■ Parts of the exercise
• a. According to the RuneScape post, in what month and year was the Grand Exchange added to the game?
• b. Copy the RuneScape post from the words "Augur: one held" through "favorite childhood game.", swapping "Grand Exchange" for "Trading Post".
-- start Reading text --
Introduction

Augur: one held to foretell events by omens (Merriam-Webster)

Has quarantine got you down? Do you wish you could travel back in time to 2007, when Macbooks cost less than $1,000 and only bulge bracket banks and a handful of hedge funds knew about the impending global financial crisis?

If you played RuneScape in the mid-to-late 2000’s, you can relive the nostalgia on Old School RuneScape (OSRS), which is what I’ve been doing with friends to pass the time recently. The Grand Exchange (GE) was a feature added to the game in November of 2007, which allowed players to buy and sell in-game items under a number of restrictions. There has been some concerted effort online to turn profit through the GE with quantitative methods, and I thought it would be fun to try my hand at ruining the sanctity of a favorite childhood game.

You can find all of the source code on GitHub here.

Old School RuneScape Header

Background

Available Tools

The current ecosystem of tools and software aimed at this purpose are fairly fragmented. Most notably perhaps is GE-Tracker, a freemium web application that presents some nice dashboards for common trading practices in RuneScape, with a lot of custom web scraping from various websites and APIs (OSBuddy, RSBuddy, Jagex) depending on the item. This is the only service I’ve found that looks actively maintained and accurate. Most other projects devoted to this effort seem to be outdated.

That being said, there are still a number of websites and endpoints available for free use:

Project Scope

Without the ability to access a large historical dataset to experiment with, we will have to construct one ourselves. There are a few approaches possible to take here. The fastest and easiest way would be to pay for an existing service and download as much data as possible. The next easiest solution would be to run a cronjob to interact with the official API endpoint at regular intervals, and concatenate the responses locally into a single source. The best and most intensive method I can imagine would be to build a web scraper for the pages in the Old School Wiki to backlog historical data with the largest time window possible, and then moving forward at regular but less frequent intervals.

Web Scraping Graphs

The greatest barrier to this project was lack of documentation. Jagex doesn’t publish any developer docs for their API, which turned out to be semi-reliable at best. What information exists in forums can be useful but is often too old to be relevant in 2020.

The scope of this post will include the collection and preprocessing of GE data, to prepare for analysis. Subsequent posts on the project will cover my work to model market behavior, and hopefully to realize profit from trading strategies.

Web Scraping

Official Endpoints

See the above link for Wiki documentation of the official API. There are a few noteworthy endpoints.

  • Top 100 High Volume Items - This contains interesting information about what items are being traded most frequently in the last week (default view), month, three months, or six months. Also note the ?list=0 suffix in the URL, as there are other webpages:
    • ?list=1 - Valuable Trades (items with highest GP-value appreciation in given time frequency)
    • ?list=2 - Price Rises (items with highest percentage appreciation in given time frequency)
-- end Reading text --
-- start Data listing --
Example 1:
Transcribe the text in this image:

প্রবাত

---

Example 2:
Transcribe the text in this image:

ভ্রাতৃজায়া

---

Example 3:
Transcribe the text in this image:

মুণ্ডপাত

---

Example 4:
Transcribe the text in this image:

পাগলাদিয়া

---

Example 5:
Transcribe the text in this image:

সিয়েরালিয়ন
-- end Data listing --
-- start Data listing --
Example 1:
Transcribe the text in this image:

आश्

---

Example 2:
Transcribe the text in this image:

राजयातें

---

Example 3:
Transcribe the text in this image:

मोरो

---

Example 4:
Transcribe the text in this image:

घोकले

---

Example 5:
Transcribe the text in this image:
-- end Data listing --
-- start Data listing --
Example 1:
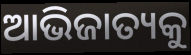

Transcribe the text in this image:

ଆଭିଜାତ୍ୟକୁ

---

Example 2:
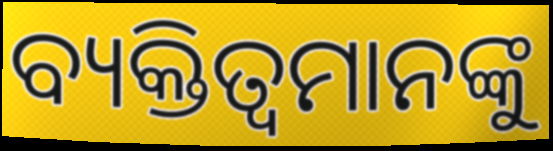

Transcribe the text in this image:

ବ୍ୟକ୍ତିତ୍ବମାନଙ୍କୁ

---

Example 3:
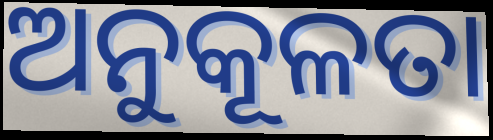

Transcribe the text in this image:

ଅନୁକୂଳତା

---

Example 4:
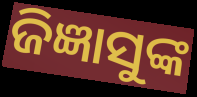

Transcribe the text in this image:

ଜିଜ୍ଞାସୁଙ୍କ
-- end Data listing --
■ Outputs in order
• a. November of 2007.

• b.
Augur: one held to foretell events by omens (Merriam-Webster)

Has quarantine got you down? Do you wish you could travel back in time to 2007, when Macbooks cost less than $1,000 and only bulge bracket banks and a handful of hedge funds knew about the impending global financial crisis?

If you played RuneScape in the mid-to-late 2000’s, you can relive the nostalgia on Old School RuneScape (OSRS), which is what I’ve been doing with friends to pass the time recently. The Trading Post (GE) was a feature added to the game in November of 2007, which allowed players to buy and sell in-game items under a number of restrictions. There has been some concerted effort online to turn profit through the GE with quantitative methods, and I thought it would be fun to try my hand at ruining the sanctity of a favorite childhood game.